In the last five years, from 2015 to 2019, the number of asthma patients rose to 78,806 in 2019 from 3,326 in 2015. Deaths from the disease went up 10-fold to 588 from 56 in the same period, according to government data.

Referring to one of his studies published in a science journal, he said black carbon aerosols have specific impacts on climate, air quality, and human health. It affects around 1.5 billion people in South Asia.

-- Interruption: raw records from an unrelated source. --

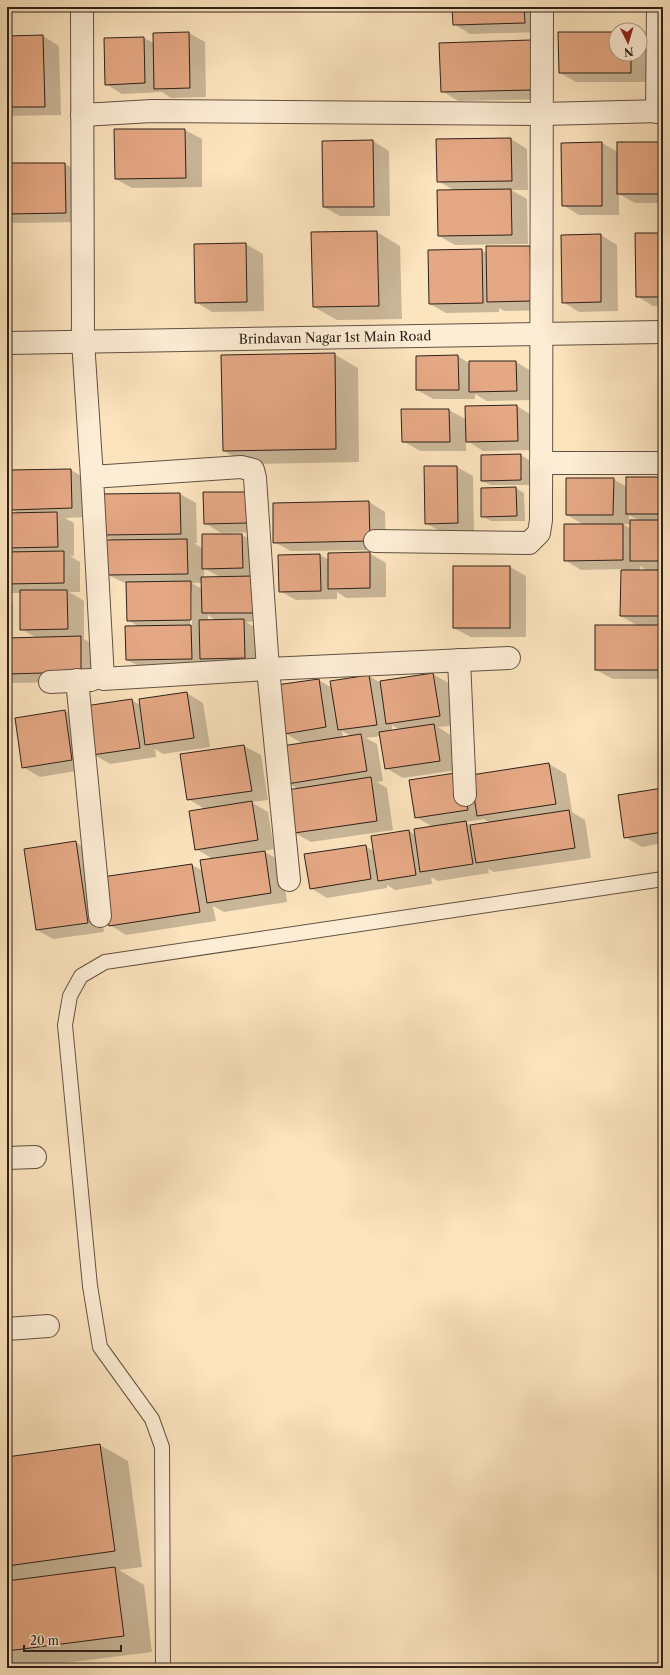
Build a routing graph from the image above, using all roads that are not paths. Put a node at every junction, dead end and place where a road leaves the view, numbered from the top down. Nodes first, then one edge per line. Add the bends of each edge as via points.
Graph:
1 (82, 7) edge
2 (542, 7) edge
3 (658, 7) edge
4 (660, 112) edge
5 (542, 114) junction
6 (82, 115) junction
7 (663, 332) edge
8 (542, 334) junction
9 (83, 341) junction
10 (7, 343) edge
11 (541, 463) junction
12 (663, 463) edge
13 (92, 477) junction
14 (375, 541) dead end
15 (509, 658) dead end
16 (459, 660) junction
17 (268, 669) junction
18 (77, 680) junction
19 (103, 680) junction
20 (50, 682) dead end
21 (465, 795) dead end
22 (663, 879) edge
23 (289, 880) dead end
24 (100, 916) dead end
25 (35, 1157) dead end
26 (7, 1158) edge
27 (48, 1326) dead end
28 (7, 1329) edge
29 (163, 1668) edge

1 - 6 street
2 - 5 street
3 - 4 street
4 - 5 street
5 - 6 street via 152,111
5 - 8 street
6 - 9 street
7 - 8 street, Brindavan Nagar 1st Main Road
8 - 9 street, Brindavan Nagar 1st Main Road
8 - 11 street
9 - 10 street, Brindavan Nagar 1st Main Road
9 - 13 street
11 - 12 street
11 - 14 street via 541,520 539,533 529,543
13 - 17 street via 241,467 253,470 256,478
13 - 19 street
15 - 16 street
16 - 17 street
16 - 21 street
17 - 19 street
17 - 23 street
18 - 19 street
18 - 20 street
18 - 24 street
22 - 29 lane via 105,962 81,976 70,996 65,1025 90,1286 100,1347 152,1419 162,1447
25 - 26 street
27 - 28 street

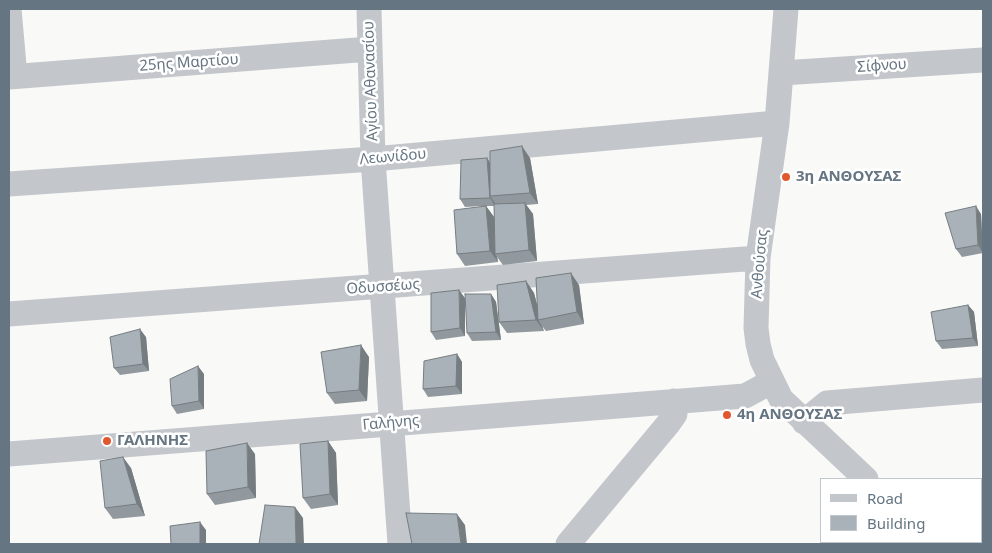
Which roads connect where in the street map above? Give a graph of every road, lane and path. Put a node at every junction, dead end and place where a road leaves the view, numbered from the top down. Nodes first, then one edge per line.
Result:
1 (9, 9) edge
2 (369, 9) edge
3 (786, 9) edge
4 (370, 49) junction
5 (983, 60) edge
6 (782, 73) junction
7 (12, 77) edge
8 (777, 123) junction
9 (373, 159) junction
10 (9, 184) edge
11 (758, 258) junction
12 (382, 288) junction
13 (9, 314) edge
14 (771, 382) junction
15 (983, 390) edge
16 (674, 401) junction
17 (804, 422) junction
18 (392, 423) junction
19 (9, 454) edge
20 (865, 478) edge
21 (400, 544) edge
22 (568, 544) edge

1 - 7 street
2 - 4 street, Αγίου Αθανασίου
3 - 6 street, Ανθούσας
4 - 7 street, 25ης Μαρτίου
4 - 9 street, Αγίου Αθανασίου
5 - 6 street, Σίφνου
6 - 8 street, Ανθούσας
8 - 9 street, Λεωνίδου
8 - 11 street, Ανθούσας
9 - 10 street, Λεωνίδου
9 - 12 street, Αγίου Αθανασίου
11 - 12 street, Οδυσσέως
11 - 14 street, Ανθούσας
12 - 13 street, Οδυσσέως
12 - 18 street, Αγίου Αθανασίου
14 - 16 street, Γαλήνης
14 - 17 street, Ανθούσας
15 - 17 street
16 - 18 street, Γαλήνης
16 - 22 street
17 - 20 street, Ανθούσας
18 - 19 street, Γαλήνης
18 - 21 street, Αγίου Αθανασίου

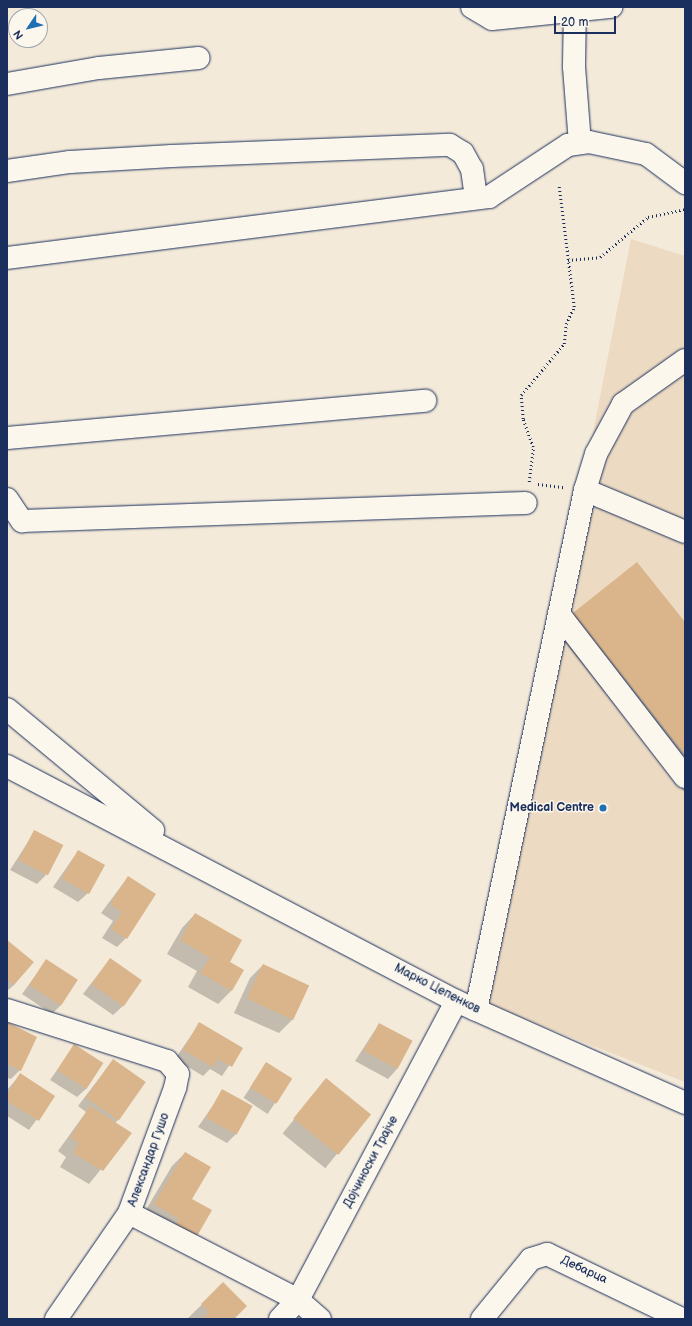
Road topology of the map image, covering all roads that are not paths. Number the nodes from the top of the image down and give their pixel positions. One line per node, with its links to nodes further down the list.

The experts recommended topping illegal brickfields, cordoning off construction sites, controlling unfit vehicles, and implementing the Clean Air Act and forestation.

Government accounts

Habibun Nahar, deputy minister of the Ministry of Environment, Forest and Climate Change, claimed that the “government had taken several mega projects across the country in recent years for Bangladesh’s infrastructural development. And the pollution link to air would be declined sharply once those projects are completed.”

“And, the pollution is mainly in some industrial areas including Dhaka city and rest of the country is environmentally sound,” she claimed.

“The government is so aware in implementing and coordinating existing laws to curb environmental pollution. The government officials regularly monitor and pay field visits to ensure that industries install Effluent Treatment Plant (ETP) method to purify industrial waste,” she continued.

The government is working cordially to reduce carbon emission and taking measures to come out from the environmental pollution, she mentioned, saying that, “after properly controlling home pollution we will look into the transboundary pollution and coordination will be there among neighboring countries.”

The government, however, showed success in controlling brick kilns around Dhaka and elsewhere of key pollutant components said those experts and the official.

Over the forestation, the ministry said forest areas in the country have risen. A significant portion of the illegally occupied 138,613 acres (56,095 hectares) of reserved forest land has already been reclaimed.